Chenin Blanc wines rank up there amongst my favourites; they’re so versatile. All styles are possible – from sweet, botrytis affected dessert wines to slightly off dry versions, to dry, linear, deeply mineral bottles and then there are the sparklers.
This one came to me via a Garagiste shipment and I’ve been waiting to enjoy it for a bit – but last evening presented the perfect opportunity with some wine mentors and friends whom I know also treasure this grape.
The 2010 Le Mont is pale lemon with deep legs with a youthful nose of medium intense aromas including ripe red apples and pears, straw, honey and herb. Absolutely heavenly and unmistakable Vouvray. I think I’d know this wine anywhere.
On the palate, the wine is lightly off dry (despite the sec/dry label) with sharp acidity. The alcohol is medium but subtle and the strong flavours show more ripe fall apple and yellow pear, quince, fig, honey, straw and a little green hay with intense minerality.
The finish is long and lingering on this deeply satisfying WSET Outstanding wine. Over the course of the evening, it opened up and showed more layers of fresh fruit and herb balanced by mouth-watering acidity. It’s a precise, clean and complex wine that can be enjoyed now or kept for many more years – even as many as 20 with that fruit and acidity.

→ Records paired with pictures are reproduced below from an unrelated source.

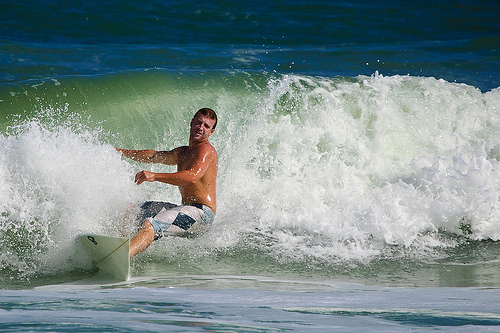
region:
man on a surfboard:
[62, 98, 253, 295]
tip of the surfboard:
[114, 230, 139, 255]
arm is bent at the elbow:
[127, 158, 213, 193]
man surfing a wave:
[4, 56, 493, 298]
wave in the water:
[5, 71, 495, 281]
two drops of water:
[360, 53, 385, 70]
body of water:
[2, 0, 499, 330]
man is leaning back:
[91, 88, 254, 278]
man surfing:
[73, 91, 225, 286]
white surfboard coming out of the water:
[79, 224, 137, 284]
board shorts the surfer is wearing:
[134, 194, 214, 246]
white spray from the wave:
[2, 96, 485, 268]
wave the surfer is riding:
[8, 82, 498, 256]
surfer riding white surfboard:
[52, 110, 248, 271]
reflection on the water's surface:
[425, 251, 499, 298]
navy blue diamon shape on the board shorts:
[170, 208, 199, 234]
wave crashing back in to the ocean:
[13, 82, 498, 251]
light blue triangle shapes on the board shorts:
[151, 206, 214, 240]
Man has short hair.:
[193, 93, 230, 140]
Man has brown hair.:
[191, 105, 231, 125]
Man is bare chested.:
[173, 149, 222, 184]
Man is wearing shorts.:
[153, 189, 221, 271]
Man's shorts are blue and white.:
[125, 203, 231, 250]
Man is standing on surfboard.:
[74, 199, 156, 292]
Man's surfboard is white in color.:
[65, 164, 155, 292]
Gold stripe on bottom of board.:
[97, 244, 134, 261]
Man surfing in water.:
[46, 108, 229, 258]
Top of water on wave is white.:
[125, 129, 375, 198]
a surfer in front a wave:
[52, 80, 243, 298]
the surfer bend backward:
[110, 90, 235, 275]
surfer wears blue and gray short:
[108, 94, 229, 271]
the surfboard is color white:
[66, 219, 141, 293]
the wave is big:
[0, 53, 499, 284]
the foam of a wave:
[230, 70, 495, 251]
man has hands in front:
[95, 90, 231, 266]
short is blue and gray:
[130, 198, 222, 244]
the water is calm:
[0, 280, 495, 326]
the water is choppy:
[0, 65, 499, 262]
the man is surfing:
[50, 88, 250, 315]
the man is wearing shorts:
[103, 178, 220, 257]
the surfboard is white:
[38, 215, 153, 299]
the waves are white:
[217, 30, 470, 267]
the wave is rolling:
[112, 42, 472, 269]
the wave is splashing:
[35, 80, 417, 303]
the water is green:
[37, 48, 279, 180]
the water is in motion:
[136, 45, 471, 270]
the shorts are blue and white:
[117, 180, 226, 254]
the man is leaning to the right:
[71, 80, 256, 317]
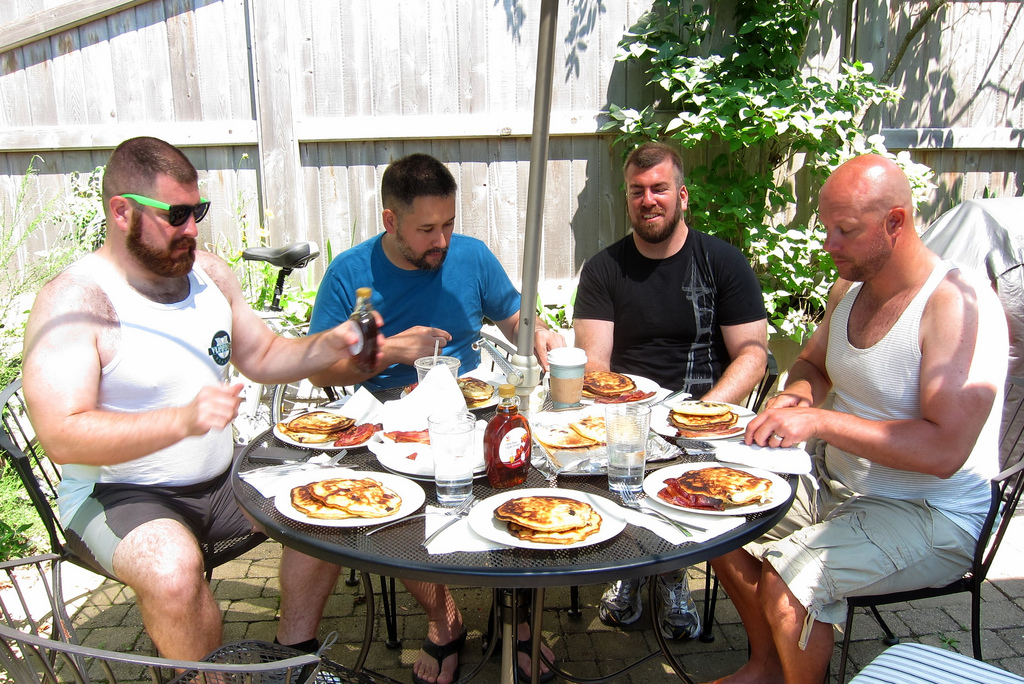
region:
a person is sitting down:
[17, 124, 390, 679]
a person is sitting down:
[303, 145, 572, 365]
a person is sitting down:
[570, 124, 780, 431]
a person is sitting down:
[708, 149, 1006, 677]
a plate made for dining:
[472, 481, 618, 558]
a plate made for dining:
[268, 461, 420, 535]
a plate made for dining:
[274, 387, 374, 464]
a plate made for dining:
[640, 380, 767, 442]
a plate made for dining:
[559, 349, 667, 406]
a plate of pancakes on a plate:
[273, 466, 428, 525]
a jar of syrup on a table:
[482, 388, 531, 486]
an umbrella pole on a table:
[502, 1, 560, 461]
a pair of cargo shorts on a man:
[720, 488, 984, 647]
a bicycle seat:
[245, 241, 318, 270]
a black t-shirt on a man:
[575, 226, 768, 388]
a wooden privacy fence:
[0, 4, 1023, 363]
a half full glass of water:
[608, 406, 651, 495]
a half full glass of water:
[429, 415, 474, 505]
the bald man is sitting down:
[706, 151, 1010, 682]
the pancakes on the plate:
[466, 483, 629, 551]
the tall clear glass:
[604, 404, 649, 493]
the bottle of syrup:
[485, 385, 530, 487]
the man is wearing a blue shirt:
[301, 154, 561, 682]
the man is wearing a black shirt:
[571, 145, 768, 639]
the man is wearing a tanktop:
[702, 149, 1004, 678]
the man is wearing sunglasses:
[20, 138, 387, 679]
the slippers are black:
[412, 609, 561, 682]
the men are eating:
[52, 71, 1017, 610]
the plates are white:
[251, 449, 638, 566]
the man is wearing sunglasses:
[81, 115, 247, 366]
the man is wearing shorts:
[17, 418, 343, 641]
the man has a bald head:
[779, 138, 928, 304]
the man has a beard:
[77, 177, 208, 304]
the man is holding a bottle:
[260, 264, 412, 408]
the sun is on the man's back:
[871, 210, 1005, 512]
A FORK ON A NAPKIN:
[416, 494, 489, 564]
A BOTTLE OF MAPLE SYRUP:
[479, 381, 540, 499]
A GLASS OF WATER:
[592, 394, 653, 503]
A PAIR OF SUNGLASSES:
[111, 185, 217, 234]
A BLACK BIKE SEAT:
[232, 236, 319, 278]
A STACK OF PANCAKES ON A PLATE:
[462, 478, 634, 558]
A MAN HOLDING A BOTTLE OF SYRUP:
[16, 128, 393, 663]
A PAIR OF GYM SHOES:
[593, 570, 710, 650]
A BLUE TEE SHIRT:
[318, 224, 540, 392]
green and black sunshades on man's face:
[111, 186, 222, 229]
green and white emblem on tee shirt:
[204, 322, 237, 370]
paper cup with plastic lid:
[548, 345, 594, 410]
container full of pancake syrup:
[481, 380, 535, 489]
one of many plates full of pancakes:
[271, 466, 430, 527]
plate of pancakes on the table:
[286, 460, 411, 537]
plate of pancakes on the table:
[646, 450, 786, 515]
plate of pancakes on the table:
[655, 386, 741, 438]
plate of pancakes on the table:
[586, 364, 660, 403]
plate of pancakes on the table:
[279, 408, 382, 451]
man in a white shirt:
[20, 130, 352, 678]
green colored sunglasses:
[119, 175, 217, 227]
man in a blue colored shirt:
[310, 147, 558, 376]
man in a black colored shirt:
[561, 131, 773, 419]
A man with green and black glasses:
[47, 136, 253, 273]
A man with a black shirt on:
[571, 234, 775, 387]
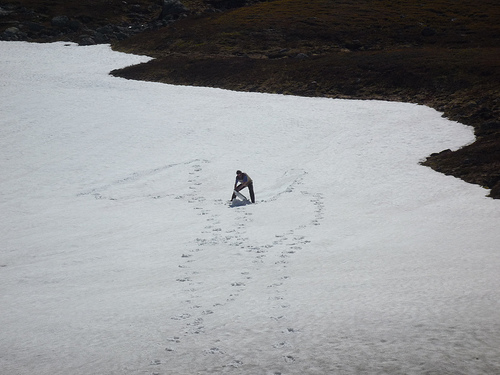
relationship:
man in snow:
[217, 160, 272, 205] [66, 109, 123, 131]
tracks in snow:
[294, 187, 323, 277] [66, 109, 123, 131]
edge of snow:
[281, 84, 386, 118] [66, 109, 123, 131]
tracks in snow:
[219, 211, 309, 288] [66, 109, 123, 131]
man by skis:
[217, 160, 272, 205] [233, 188, 252, 205]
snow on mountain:
[66, 109, 123, 131] [458, 120, 494, 167]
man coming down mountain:
[217, 160, 272, 205] [458, 120, 494, 167]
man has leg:
[217, 160, 272, 205] [233, 184, 243, 194]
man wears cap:
[217, 160, 272, 205] [231, 160, 253, 177]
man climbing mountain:
[217, 160, 272, 205] [458, 120, 494, 167]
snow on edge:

I had contacted Huet’s tasting room manager, Johan who’d led us through a tour in June 2014 for pairing suggestions. His ideas included roasted diver scallops with green apple and baby bok choi, grilled oysters with lemon thyme-shallot butter or snapper carpaccio. I think the technical term here is ‘yum’.
We went totally regional and traditional and enjoyed the 2010 Huet Le Mont alongside fresh ash-wrapped goat’s cheese, pork terrine with cranberry and pistachio, duck terrine with apricot, fennel saucisson and rillettes de canard augmented by fresh ‘jazz’ apple slices and fig jam.